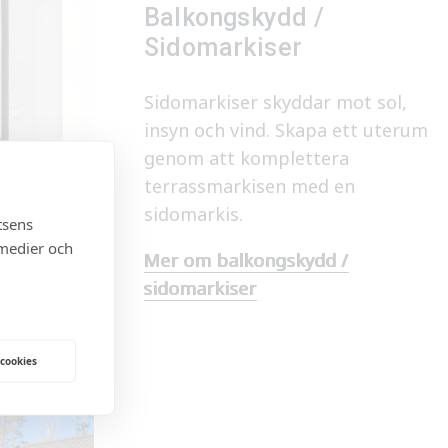
Balkongskydd /
Sidomarkiser
Sidomarkiser skyddar mot sol,
insyn och vind. Skapa ett uterum
genom att komplettera
terrassmarkisen med en
sidomarkis.
tsens
 medier och
Mer om balkongskydd /
sidomarkiser
 cookies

▸ Work required
Using the records above, please retype only the run of lines from the line holding "genom att komplettera" through the last line, both ends included.

▸ Result
genom att komplettera
terrassmarkisen med en
sidomarkis.
tsens
 medier och
Mer om balkongskydd /
sidomarkiser
 cookies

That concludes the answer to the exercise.